What you need to do:
[1] According to the forum post on Bio::Taxonomy changes, why should Bio::Species interact with Bio::Taxonomy instead of with Bio::Taxonomy::Node? Answer in one to three sentences.
[2] Extend the forum post on Bio::Taxonomy changes from its last sentence onward.

[begin Text block]

[Bioperl-l] Bio::*Taxonomy* changes
Sendu Bala
bix at sendu.me.uk
Tue Jul 18 22:50:37 UTC 2006
Chris Fields wrote:
> ...
>> [regarding changes to Bio::Taxonomy::Node]
>>
>> Actually, I'm really strongly leaning toward getting rid of the
>> following methods and new() options (and giving up entirely on being
>> able to keep 'sapiens' somewhere):
>>
>> -organelle, organelle()
>> -division, division()
>> -sub_species, sub_species()
>> -variant, variant()
>> species(), validate_species_name()
>> genus()
>> binomial()
>
> Bio::Species and Bio::Taxonomy::Node are closely linked and plans are to
> have Bio::Species delegate methods to Bio::Taxonomy::Node. So any changes
> to Node will affect Bio::Species to some degree.
I see from the original postings that Node was intended to be like
Species, but I don't think it makes the slightest bit of sense. A
/single/ Node need only (must only!) represent the information for a
single node in the taxonomy. Or else what do these objects mean? What is
the object model? It's bad bad bad for it to be sensible one way (when
you're making your own taxonomy by making your own nodes) and
nonsensical another (when we stuff in methods so that Bio::Species is
happy). The way Node is written right now, and what you're suggesting,
is that we stuff the entire Taxonomy into the Node. Well, except that
you don't even have methods for every taxonomic level - there is genus()
but no subphylum(). I can't emphasise strongly enough how insane all
this is.
The correct thing for Bio::Species to interact with is Bio::Taxonomy.
Bio::Taxonomy is a collection of Nodes and has the sort of methods that
Bio::Species would need to delegate its current functionality.
I'm quite willing to do a proper overhaul here so everything makes
sense. You either make your own nodes and add these to a Taxonomy or use
a factory (which would use a Bio::DB::Taxonomy presumably). A Taxonomy
lets you discover the classification of any node it contains.
Bio::Species could implement a method like genus() by:
$node = $taxonomy->get_node('genus') || return;
return $node->scientific_name;
Bio::Taxonomy isn't perfect, but I can certainly get it to do its job.

[end Text block]
[begin Data lines]

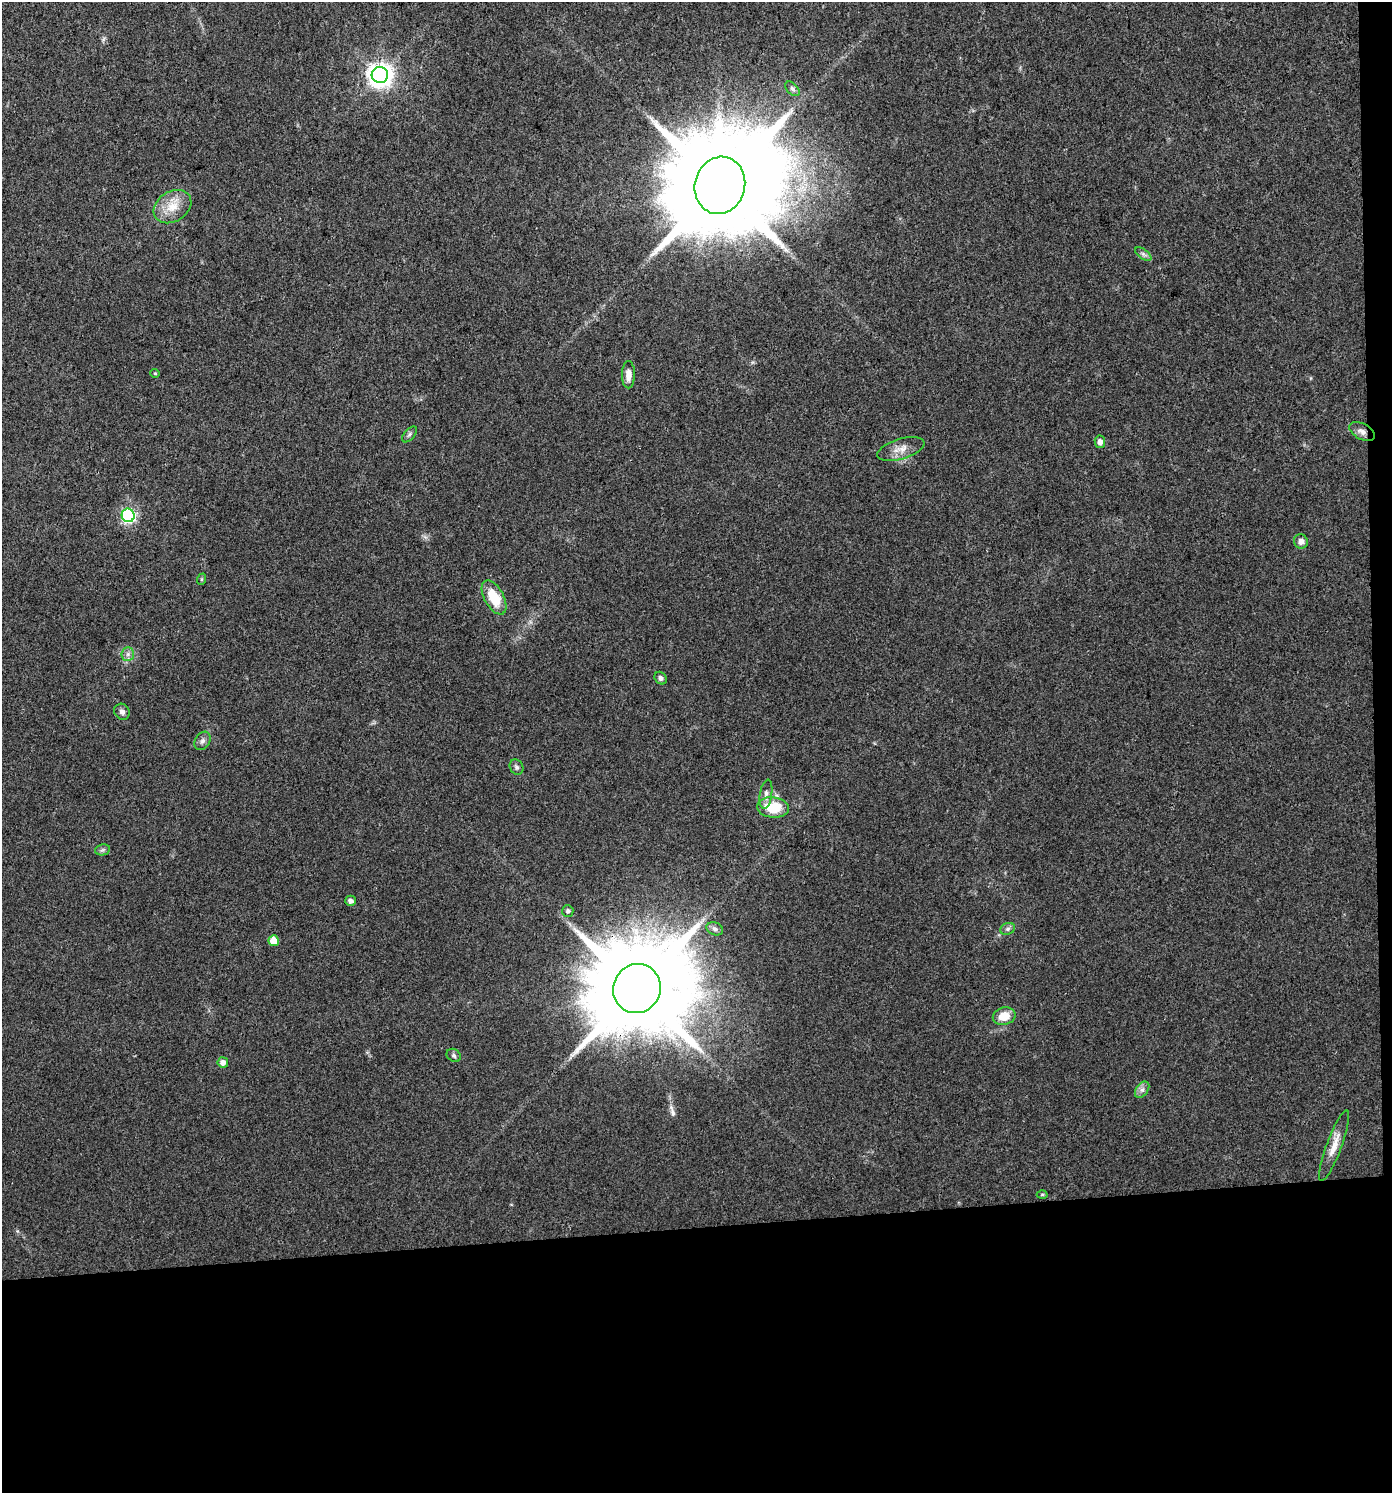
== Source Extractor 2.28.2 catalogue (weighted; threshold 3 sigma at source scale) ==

[end Data lines]

Answers provided:
[1] A single Node should represent only the information for one node in the taxonomy, so packing the whole taxonomy into it makes no sense. Bio::Taxonomy is a collection of Nodes and has the kind of methods Bio::Species would need to delegate its current functionality.

[2]
I'd probably make it rank-name and order independent for starters.
Bio::Taxonomy::Node needs to be reduced right down to just hold data
about the node it represents, and possibly its parent node id (or other
way of getting to its parent). So now I'm proposing dropping the
classification() method from Node as well. It's simply not necessary;
Bio::Taxonomy should give you that information.
Bio::Taxnomoy::FactoryI doesn't make much sense to me at the moment from
its docs, but it could be used to build a Taxonomy (that seems to be its
intent, I'm just not sure what some of the methods are really supposed
to do) such that Node might not even need any methods for getting its
parent or child nodes. The Factory or Taxonomy might be able to deal
with that.
In short, I'm proposing a major change to Bio::Taxonomy::Node (make it
just a node), and minor changes to (& implementation of) Bio::Taxonomy
and Bio::Taxonomy::FactoryI such that they actually get used to do their
jobs.
> That's also why I thought binomial() could stick around; if you have both
> the genus() and species() you could grab both using binomial(), building in
> special cases or error handling in case genus() or species() or both return
> undef.
binomial() would belong in (and is present in) Bio::Taxonomy. But in any
case, it's not needed there either; if you want the binomial you just
ask for the scientific_name of the species node in your Taxonomy, since
this now contains the actual scientific name == binomial.
binomial() in Bio::Taxonomy could be reimplemented as:
$node = $self->get_node('species') || return;
return $node->scientific_name;
>> Currently, flatfile and entrez ignore nodes with a rank of 'no rank'
>> when they build the classification array. I had no intention of changing
>> this behaviour.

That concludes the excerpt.